Hermes usou sua força para pressionar a alavanca improvisada. A madeira gemeu, e lentamente, a roda começou a se erguer da lama com um som de sucção nojento. No exato momento em que saiu, Ágatha jogou os galhos no buraco, e Teseu e Magno empurraram a lateral da carroça, deslocando-a para o chão firme.
Eles conseguiram. A carroça estava livre.
Hermes estava ofegante, mais pela frustração do que pelo esforço. Magno, por sua vez, limpava a lama das mãos com um ar de superioridade.
— Viu? — Ele disse, com um sorriso vitorioso para Hermes. — Às vezes, pensar é mais útil do que apenas empurrar.

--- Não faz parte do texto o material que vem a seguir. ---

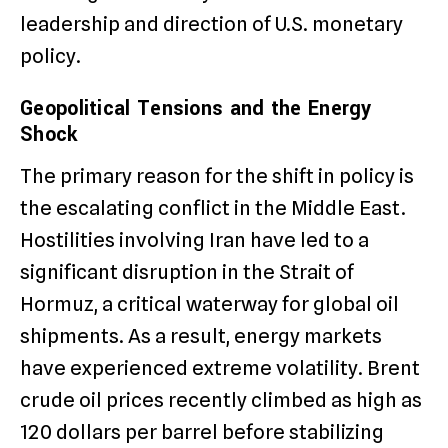
leadership and direction of U.S. monetary
policy.
Geopolitical Tensions and the Energy
Shock
The primary reason for the shift in policy is
the escalating conflict in the Middle East.
Hostilities involving Iran have led to a
significant disruption in the Strait of
Hormuz, a critical waterway for global oil
shipments.
As a result, energy markets
have experienced extreme volatility.
Brent
crude oil prices recently climbed as high as
120 dollars per barrel before stabilizing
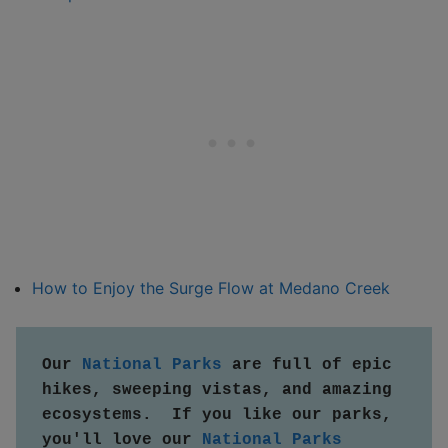
How to Enjoy the Surge Flow at Medano Creek
Our 
National Parks
 are full of epic 
hikes, sweeping vistas, and amazing 
ecosystems.  If you like our parks, 
you'll love our 
National Parks 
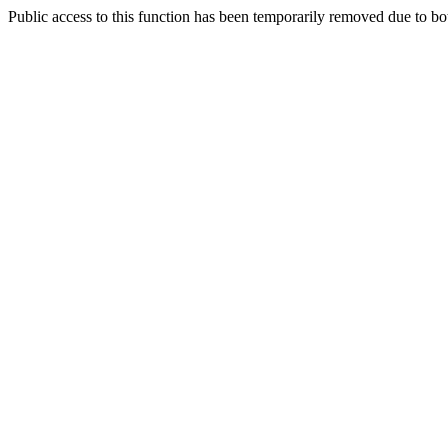
Public access to this function has been temporarily removed due to bo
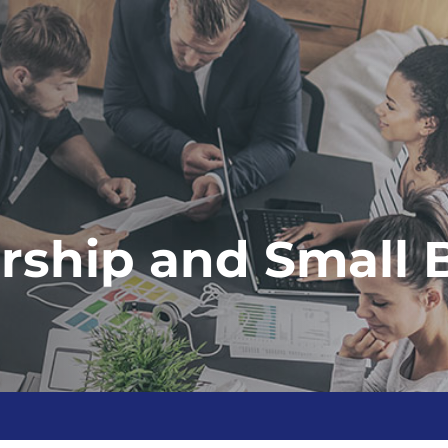
rship and Small 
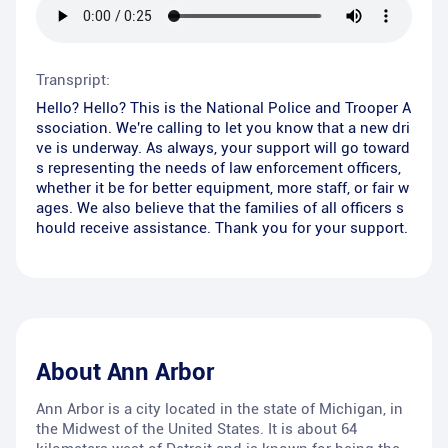
Transpript:
Hello? Hello? This is the National Police and Trooper A
ssociation. We're calling to let you know that a new dri
ve is underway. As always, your support will go toward
s representing the needs of law enforcement officers,
whether it be for better equipment, more staff, or fair w
ages. We also believe that the families of all officers s
hould receive assistance. Thank you for your support.
About
Ann Arbor
Ann Arbor is a city located in the state of Michigan, in
the Midwest of the United States. It is about 64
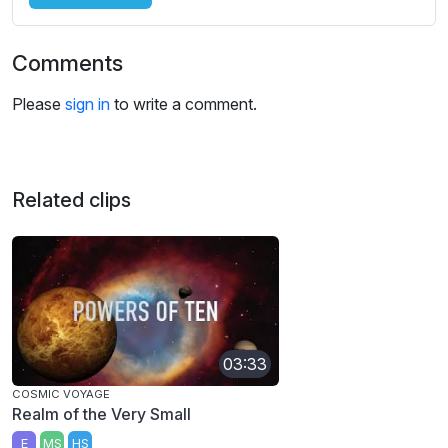
Comments
Please
sign in
to write a comment.
Related clips
03:33
COSMIC VOYAGE
Realm of the Very Small
E
MS
HS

Hermes não respondeu. Apenas lançou a ele um último olhar que era uma mistura de irritação e um respeito recém-descoberto, antes de subir de volta ao assento do condutor. A tensão entre o grupo havia se dissipado um pouco.
…………
Após o que pareceram ser mais duas horas de viagem, a floresta começou a mudar. O ar tornou-se mais denso, mais úmido. Os sons dos pássaros cessaram, e um silêncio estranho e pesado desceu sobre eles. As árvores, antes majestosas, agora pareciam retorcidas, seus galhos se curvando sobre a estrada como garras.
— Tem certeza de que é por aqui, pivete? — Magno perguntou, seu tom divertido finalmente dando lugar a uma ponta de incerteza.

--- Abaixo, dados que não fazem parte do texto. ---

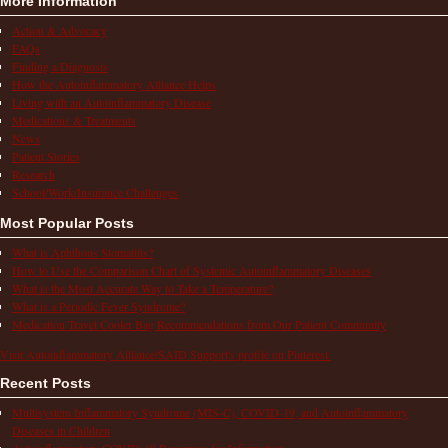
More Information
Action & Advocacy
FAQs
Finding a Diagnosis
How the Autoinflammatory Alliance Helps
Living with an Autoinflammatory Disease
Medications & Treatments
News
Patient Stories
Research
School/Work/Insurance Challenges
Most Popular Posts
What is Aphthous Stomatitis?
How to Use the Comparison Chart of Systemic Autoinflammatory Diseases
What is the Most Accurate Way to Take a Temperature?
What is a Periodic Fever Syndrome?
Medication Travel Cooler Bag Recommendations from Our Patient Community
Visit Autoinflammatory Alliance/SAID Support's profile on Pinterest.
Recent Posts
Multisystem Inflammatory Syndrome (MIS-C), COVID-19, and Autoinflammatory
Diseases in Children
Autoinflammatory COVID-19 Resources for Information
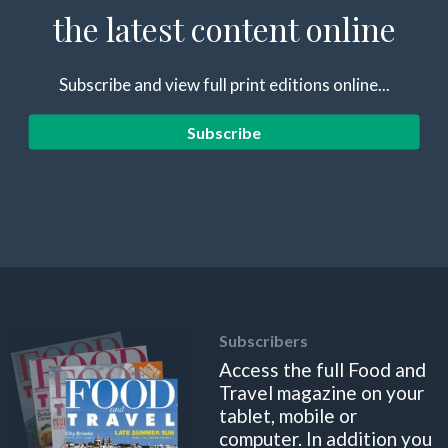
the latest content online
Subscribe and view full print editions online...
Subscribe
Subscribers
Access the full Food and
Travel magazine on your
tablet, mobile or
computer. In addition you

— Claro que tenho! — Neo retrucou, ofendido. — Eu lembro direitinho. A casa da bruxa fica logo depois dessa parte esquisita.
Eles continuaram por mais algum tempo. A estrada parecia se repetir, cada curva revelando uma paisagem de árvores idênticas à anterior.
Foi Teseu quem percebeu primeiro. Seus olhos, acostumados a procurar por detalhes na escuridão, notaram algo.
— Hermes… — ele disse, sua voz baixa. — Aquela rocha… não é a mesma que passamos há quase uma hora? A que parece um sapo?
Hermes parou a carroça. O silêncio que se seguiu foi quebrado apenas pela respiração pesada dos cavalos. Ele olhou para a rocha. Era inconfundível. Eles haviam andado em círculos.
— O que foi que eu disse sobre ser confiável, Magno? — Hermes disse, sua voz perigosamente calma, virando-se para o gatuno.
— Ei, a culpa não é minha! O pivete disse que era por aqui! — Magno se defendeu, olhando com raiva para Neo.
— Eu juro! É o caminho certo! — O menino insistiu, seus olhos agora arregalados de medo e confusão. — As árvores… elas parecem diferentes.
Não eram as árvores que estavam diferentes. Eram as mesmas. Mas estavam em lugares diferentes. Hermes desceu da carroça, seus olhos dourados varrendo a floresta ao redor. Ele sentiu. Uma energia sutil, mas poderosa, permeando o ar. Era como se o ar se tornasse mais úmido, pesado. Uma magia antiga, tecida na própria essência daquele bosque. Uma barreira.
— Isso não é uma floresta. — Hermes declarou, sua voz ecoando na quietude. — É um labirinto.
Ele se virou para o grupo, que agora o olhava com uma mistura de medo e expectativa.

— Estas são as proteções de Circe. Ela não quer visitantes. E a julgar pela força dessa ilusão, a mulher que procuramos é ainda mais poderosa do que eu imaginava.